Em todas as análises de final de ano sobre a economia brasileira, uma questão não teve divergência: sem o poder da agricultura o crescimento do PIB seria ridículo, e a balança comercial teria tido um triste resultado.

A agricultura posicionou-se fortemente pela produtividade e aproveitou os preços internacionais especialmente da soja, do milho, café, do algodão, carne bovina..

Daí tivemos um grande incremento em impostos, empregos, a indústria de máquinas e implementos cresceu, e na cadeia, todos levaram os frutos da atividade.

E o agricultor?

É inegável que há uma fatia dos agricultores que participaram em boa parte deste bolo, mas também é certo que um contingente bem maior e mais necessitado amargou sérias dificuldades, uns pelo preço do produto, caso do arroz, suíno,feijão etc(normalmente produtos da cesta básica); e outros pelas dificuldades que arrastam do passado, justamente pela falta de amparo governamental à atividade, tais como: seguro, agrícola, garantia de preços, instrumentos de comercialização a tempo e hora e acesso ao crédito, tributação etc..

O endividamento cresce assustadoramente, e as soluções dadas terminam servindo mais ao credor.

No ano de 2011 seguiu a espada da questão ambiental contra o produtor, pois prorrogam-se as multas da reserva legal, mas seguem as pesadas penas das áreas de preservação permanente.

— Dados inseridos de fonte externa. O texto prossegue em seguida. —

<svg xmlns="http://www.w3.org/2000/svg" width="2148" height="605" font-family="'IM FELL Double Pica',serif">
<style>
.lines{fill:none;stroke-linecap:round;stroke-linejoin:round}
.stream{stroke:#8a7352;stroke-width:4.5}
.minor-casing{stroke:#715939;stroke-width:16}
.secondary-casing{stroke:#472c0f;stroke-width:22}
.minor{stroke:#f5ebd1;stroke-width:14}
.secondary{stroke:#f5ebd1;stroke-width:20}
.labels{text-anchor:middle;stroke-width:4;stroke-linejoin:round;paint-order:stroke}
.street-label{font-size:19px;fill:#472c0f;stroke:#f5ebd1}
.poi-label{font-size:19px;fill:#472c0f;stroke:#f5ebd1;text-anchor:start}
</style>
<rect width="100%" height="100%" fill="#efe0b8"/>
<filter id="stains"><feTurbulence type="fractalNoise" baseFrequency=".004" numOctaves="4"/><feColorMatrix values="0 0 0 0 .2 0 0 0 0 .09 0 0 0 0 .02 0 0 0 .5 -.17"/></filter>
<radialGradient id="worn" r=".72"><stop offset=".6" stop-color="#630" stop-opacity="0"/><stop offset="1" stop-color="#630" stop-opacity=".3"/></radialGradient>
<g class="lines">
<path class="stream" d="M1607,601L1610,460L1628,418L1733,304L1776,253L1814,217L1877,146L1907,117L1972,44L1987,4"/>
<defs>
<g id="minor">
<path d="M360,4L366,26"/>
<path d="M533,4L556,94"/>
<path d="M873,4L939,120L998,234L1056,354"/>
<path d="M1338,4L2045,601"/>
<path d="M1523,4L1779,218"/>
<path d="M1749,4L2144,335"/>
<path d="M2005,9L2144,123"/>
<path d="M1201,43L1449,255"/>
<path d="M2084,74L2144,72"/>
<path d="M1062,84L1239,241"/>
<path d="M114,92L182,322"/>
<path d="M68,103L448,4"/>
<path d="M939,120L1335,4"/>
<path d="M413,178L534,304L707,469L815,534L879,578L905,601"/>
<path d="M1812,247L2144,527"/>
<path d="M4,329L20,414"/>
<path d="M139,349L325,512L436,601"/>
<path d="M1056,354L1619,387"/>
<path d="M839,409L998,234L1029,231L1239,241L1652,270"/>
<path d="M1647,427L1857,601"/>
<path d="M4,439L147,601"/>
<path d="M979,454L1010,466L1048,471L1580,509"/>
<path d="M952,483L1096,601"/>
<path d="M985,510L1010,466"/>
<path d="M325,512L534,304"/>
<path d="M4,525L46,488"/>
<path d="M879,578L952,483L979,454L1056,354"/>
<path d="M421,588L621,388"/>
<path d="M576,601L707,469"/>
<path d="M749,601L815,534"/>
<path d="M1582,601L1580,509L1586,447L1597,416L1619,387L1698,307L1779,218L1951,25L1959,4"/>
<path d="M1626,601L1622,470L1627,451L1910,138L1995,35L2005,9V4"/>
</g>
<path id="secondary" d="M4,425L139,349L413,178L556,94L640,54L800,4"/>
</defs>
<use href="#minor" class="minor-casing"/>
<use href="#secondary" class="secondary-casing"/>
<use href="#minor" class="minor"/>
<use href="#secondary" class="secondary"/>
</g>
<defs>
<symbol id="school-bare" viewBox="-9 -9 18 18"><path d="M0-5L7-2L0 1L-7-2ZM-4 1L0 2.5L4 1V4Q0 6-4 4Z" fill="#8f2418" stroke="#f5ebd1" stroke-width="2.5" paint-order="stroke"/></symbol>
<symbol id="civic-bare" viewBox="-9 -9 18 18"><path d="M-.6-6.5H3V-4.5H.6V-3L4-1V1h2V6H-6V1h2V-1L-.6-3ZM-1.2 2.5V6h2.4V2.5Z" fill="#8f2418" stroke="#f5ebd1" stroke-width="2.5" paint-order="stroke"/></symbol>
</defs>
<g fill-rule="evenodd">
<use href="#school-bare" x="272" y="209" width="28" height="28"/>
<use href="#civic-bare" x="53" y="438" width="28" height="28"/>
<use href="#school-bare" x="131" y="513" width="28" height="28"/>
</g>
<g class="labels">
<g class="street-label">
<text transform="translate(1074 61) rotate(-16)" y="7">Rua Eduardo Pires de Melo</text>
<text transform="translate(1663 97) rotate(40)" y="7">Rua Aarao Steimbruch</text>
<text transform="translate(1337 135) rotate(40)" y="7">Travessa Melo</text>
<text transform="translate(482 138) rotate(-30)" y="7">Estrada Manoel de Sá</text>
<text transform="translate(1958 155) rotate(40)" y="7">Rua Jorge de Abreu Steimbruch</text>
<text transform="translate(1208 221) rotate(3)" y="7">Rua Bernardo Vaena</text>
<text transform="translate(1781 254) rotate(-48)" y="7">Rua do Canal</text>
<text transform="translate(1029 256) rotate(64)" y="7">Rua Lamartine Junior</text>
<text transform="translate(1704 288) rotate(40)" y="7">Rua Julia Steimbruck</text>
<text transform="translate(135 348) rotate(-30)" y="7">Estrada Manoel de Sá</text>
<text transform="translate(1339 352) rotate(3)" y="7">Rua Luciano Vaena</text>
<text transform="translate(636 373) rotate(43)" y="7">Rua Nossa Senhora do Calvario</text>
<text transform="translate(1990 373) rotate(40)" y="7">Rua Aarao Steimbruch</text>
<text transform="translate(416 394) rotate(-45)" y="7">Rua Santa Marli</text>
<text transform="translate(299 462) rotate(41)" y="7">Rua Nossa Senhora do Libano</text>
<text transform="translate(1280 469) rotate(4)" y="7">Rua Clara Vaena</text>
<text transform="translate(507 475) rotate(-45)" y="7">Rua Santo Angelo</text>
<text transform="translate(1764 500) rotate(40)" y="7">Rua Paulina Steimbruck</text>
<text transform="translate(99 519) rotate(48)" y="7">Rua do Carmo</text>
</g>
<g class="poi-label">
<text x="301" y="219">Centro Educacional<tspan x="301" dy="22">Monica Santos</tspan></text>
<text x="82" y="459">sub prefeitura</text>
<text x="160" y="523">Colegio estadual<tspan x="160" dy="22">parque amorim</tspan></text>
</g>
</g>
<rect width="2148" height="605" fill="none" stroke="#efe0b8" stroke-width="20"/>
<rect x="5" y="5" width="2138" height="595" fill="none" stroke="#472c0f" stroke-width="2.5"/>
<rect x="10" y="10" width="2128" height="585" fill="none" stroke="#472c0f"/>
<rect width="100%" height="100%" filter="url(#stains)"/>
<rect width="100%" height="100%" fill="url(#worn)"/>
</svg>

As soluções para o preço aviltante do arroz, quando saíram, grande parte da safra já estava comercializada; para a agricultura familiar a prorrogação das dívidas, quando anunciadas, muitos produtores já não tiveram acesso ao novo crédito.

Nota-se que as entidades de classe tem sido pouco efetivas nestas questões, especialmente as de âmbito nacional, parecem desconhecer a existência dessa dívida que impede que a maior fatia da atividade tenha acesso ao crédito, tornando-se refém da indústria a altos custos para produzir. Com isto vemos um preocupante acúmulo de terras em mãos de poucos.

A qualquer suspiro da indústria automotiva, o governo concede benefícios fiscais e creditícios à vontade para que ela atrolhe as cidades de veículos, sem infraestrutura para recebe-los, mas para o agricultor as medidas são difíceis e a conta gota, e quando chegam quase nenhum efeito produzem.

Este quadro só vai mudar quando o agricultor tiver noção de sua força impondo-se na diminuição da produção ou na sua retenção enquanto não tiver preços e condições. Claro que isto é difícil para um setor que está à míngua, mas haverá um momento que será tudo ou nada, ou seremos vendidos aos chineses, por exemplo.